**Butir Tugas 1**. Menurut kutipan tentang feminisme dalam Islam, kongres apa yang disebut sebagai wujud gerakan nyata feminisme Islam di Indonesia?

─── Kutipan ───

Namun faktanya hingga saat ini feminisme tetap tumbuh subur dalam tubuh umat Islam, bahkan geraknya semakin massif. Khususnya di Indonesia, sebagai negara dengan populasi muslim terbanyak. Hal ini dapat kita lihat dengan berjamurnya para ulama bercorak feminis seerti; Siti Musdah Mulia, Nur Rofiah, Faqihuddin Abdul Kodir, Husein Muhammad, dengan berbagai macam konsep feminismenya. Belum lagi diadakan Kongres Ulama Perempuan Indonesia (KUPI) yang menjadi wujud gerakan nyata feminisme Islam di Indonesia
Islam sudah lebih dulu Feminis
Jika feminisme kita artikan sebagai paham pembebasan terhadap perempuan dari kekangan budaya patriarki, maka sebenarnya Islam sudah lebih dulu feminis dari pada feminisme itu sendiri. Ajaran Islam yang dibawa oleh Rasulullah telah membawa banyak hal yang revolusioner dan berhasil mengangkat derajat perempuan pada masanya.

─── Data yang Dipakai ───

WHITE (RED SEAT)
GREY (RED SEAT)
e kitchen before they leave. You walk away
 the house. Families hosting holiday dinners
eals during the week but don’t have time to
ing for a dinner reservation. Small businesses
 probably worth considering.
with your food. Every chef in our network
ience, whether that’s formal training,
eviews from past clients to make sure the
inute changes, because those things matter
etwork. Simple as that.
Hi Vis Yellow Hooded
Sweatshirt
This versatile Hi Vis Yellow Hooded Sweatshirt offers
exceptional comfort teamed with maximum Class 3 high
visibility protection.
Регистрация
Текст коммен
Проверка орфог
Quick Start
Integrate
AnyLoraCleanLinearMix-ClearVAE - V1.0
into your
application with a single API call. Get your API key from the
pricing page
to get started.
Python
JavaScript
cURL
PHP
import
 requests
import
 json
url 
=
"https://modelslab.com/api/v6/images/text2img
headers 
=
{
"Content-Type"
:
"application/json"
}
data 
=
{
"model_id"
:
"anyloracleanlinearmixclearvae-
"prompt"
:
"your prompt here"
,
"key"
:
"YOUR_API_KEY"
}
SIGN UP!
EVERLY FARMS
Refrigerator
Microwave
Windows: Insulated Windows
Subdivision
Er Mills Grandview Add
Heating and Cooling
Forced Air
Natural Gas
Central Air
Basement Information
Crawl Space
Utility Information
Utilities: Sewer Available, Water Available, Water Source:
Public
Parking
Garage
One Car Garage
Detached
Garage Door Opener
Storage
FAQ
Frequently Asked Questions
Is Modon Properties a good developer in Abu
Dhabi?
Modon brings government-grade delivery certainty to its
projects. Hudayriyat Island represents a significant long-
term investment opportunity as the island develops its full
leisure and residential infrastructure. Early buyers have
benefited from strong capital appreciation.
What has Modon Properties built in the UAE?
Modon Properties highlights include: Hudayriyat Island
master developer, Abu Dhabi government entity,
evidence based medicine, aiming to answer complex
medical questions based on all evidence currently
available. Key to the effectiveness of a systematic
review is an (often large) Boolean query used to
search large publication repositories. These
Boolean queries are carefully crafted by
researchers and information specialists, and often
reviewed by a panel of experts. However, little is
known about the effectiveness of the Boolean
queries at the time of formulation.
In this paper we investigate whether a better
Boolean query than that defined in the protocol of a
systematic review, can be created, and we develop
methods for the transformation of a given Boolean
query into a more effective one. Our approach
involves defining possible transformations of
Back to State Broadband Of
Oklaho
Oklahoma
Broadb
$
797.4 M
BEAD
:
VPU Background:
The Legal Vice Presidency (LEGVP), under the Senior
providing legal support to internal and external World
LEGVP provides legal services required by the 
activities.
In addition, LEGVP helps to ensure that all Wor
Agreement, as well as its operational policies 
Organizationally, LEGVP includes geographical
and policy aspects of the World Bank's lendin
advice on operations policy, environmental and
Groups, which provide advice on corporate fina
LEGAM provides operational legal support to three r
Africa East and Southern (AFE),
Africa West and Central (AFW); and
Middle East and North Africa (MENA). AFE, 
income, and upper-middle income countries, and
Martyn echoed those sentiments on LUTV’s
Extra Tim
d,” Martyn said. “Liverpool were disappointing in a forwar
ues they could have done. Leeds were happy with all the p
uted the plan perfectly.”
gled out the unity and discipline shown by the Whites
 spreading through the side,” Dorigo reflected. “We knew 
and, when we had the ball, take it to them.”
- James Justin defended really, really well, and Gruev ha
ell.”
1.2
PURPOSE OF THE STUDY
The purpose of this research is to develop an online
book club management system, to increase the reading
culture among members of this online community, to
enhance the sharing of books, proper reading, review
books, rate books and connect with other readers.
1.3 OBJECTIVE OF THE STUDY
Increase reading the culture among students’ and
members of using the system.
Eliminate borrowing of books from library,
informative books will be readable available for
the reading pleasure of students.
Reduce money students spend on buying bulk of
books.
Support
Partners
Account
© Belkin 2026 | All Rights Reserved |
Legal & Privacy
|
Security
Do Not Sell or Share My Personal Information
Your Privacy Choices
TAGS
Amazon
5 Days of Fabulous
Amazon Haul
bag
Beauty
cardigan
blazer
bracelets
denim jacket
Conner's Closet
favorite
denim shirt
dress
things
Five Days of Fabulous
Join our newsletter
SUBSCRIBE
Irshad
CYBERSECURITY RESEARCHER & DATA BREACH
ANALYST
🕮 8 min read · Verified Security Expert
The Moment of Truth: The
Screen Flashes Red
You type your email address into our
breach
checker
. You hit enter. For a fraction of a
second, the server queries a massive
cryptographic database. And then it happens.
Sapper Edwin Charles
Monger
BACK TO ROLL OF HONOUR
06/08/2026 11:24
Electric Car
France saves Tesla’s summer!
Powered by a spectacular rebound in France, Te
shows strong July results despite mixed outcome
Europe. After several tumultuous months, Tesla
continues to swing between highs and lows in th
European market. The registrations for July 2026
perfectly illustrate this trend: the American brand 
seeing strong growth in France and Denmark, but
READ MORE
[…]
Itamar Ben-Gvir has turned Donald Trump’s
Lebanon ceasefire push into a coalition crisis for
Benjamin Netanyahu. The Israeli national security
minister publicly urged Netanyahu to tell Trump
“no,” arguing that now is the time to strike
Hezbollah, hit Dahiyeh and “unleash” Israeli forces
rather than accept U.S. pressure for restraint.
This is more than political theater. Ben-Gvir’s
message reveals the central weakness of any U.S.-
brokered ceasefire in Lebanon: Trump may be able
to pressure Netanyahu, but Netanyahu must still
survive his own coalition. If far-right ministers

───

**Butir Tugas 2**. Hitunglah baris dalam entri di atas yang memuat kata "Boolean", lalu tuliskan angkanya saja.

**Jawaban Tertulis 1**. Kongres Ulama Perempuan Indonesia (KUPI).

**Jawaban Tertulis 2**. 5